Jim Rowe, who describes himself as a "Bible-believing" evangelical Christian, operates a similar ministry in Spokane. Through fliers and the occasional advertisements, he encourages people to call a recorded message, where he attacks Mormon theology.
Rowe finances his work through his day job at Union Gospel Mission, which is not affiliated with Rowe's organization, "Present Day Saints."
"The evangelical tension will increase around the dedication of the temple, but then it should subside," said Armand Mauss, a Washington State University professor emeritus of sociology and religion, who is also a Mormon.
Mormons and evangelicals are on a collision course, Mauss said.
Both groups have grown rapidly since World War II. In America, both groups target the same demographic population for conversion: people under 30, aspiring to upward mobility and moderately educated.
Only the Mormons, who have 60,000 missionaries at work, have conversion down to a science.
When Mormons were a small sect settled mostly in Utah and portions of Southern California and Arizona, they didn't garner much attention.
But Mormonism is no longer a church embedded in a particular culture -- white, conservative and middle class. Now it's a belief system present in many cultures. The church has 10 million members, more than half of them outside the United States.
Its members are also much more likely to be involved in social or political activities than in the past, Shipps said.
In the mid-1980s, the church hierarchy issued a proclamation that encouraged its members to get involved in the world around them.
"This was a dramatic change, because it said the church is only one part of your life and you are supposed to be a part of the culture where you live instead of separate from it," Shipps said. "It used to be that if you were Mormon, all your time and energy were tied up with the church.
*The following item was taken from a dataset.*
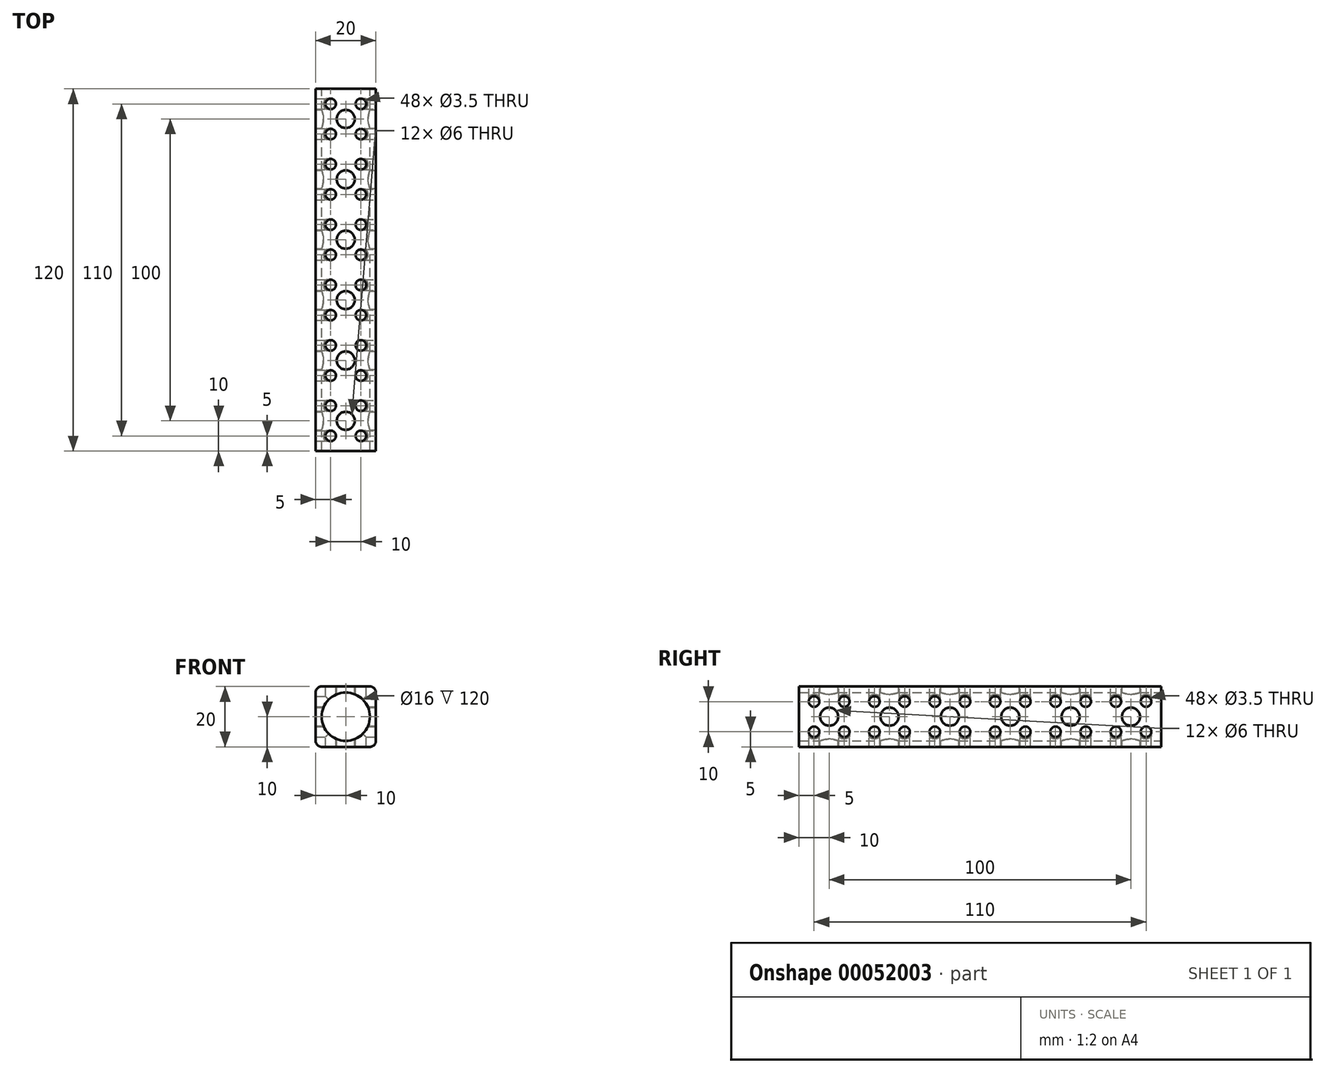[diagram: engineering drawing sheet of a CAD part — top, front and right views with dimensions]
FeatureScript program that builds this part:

Now, Mormons are just as likely to be volunteering at the school, leading a Girl Scout troop, running for office...."
It used to be that the lifestyle of Mormons and their small numbers made them different.
But as the three-martini lunch has disappeared from American society, no longer does no drinking, no smoking, no caffeine and no swearing seem so odd.
"Now it's the temples," Shipps said. "The temples distinguish them from being just another church."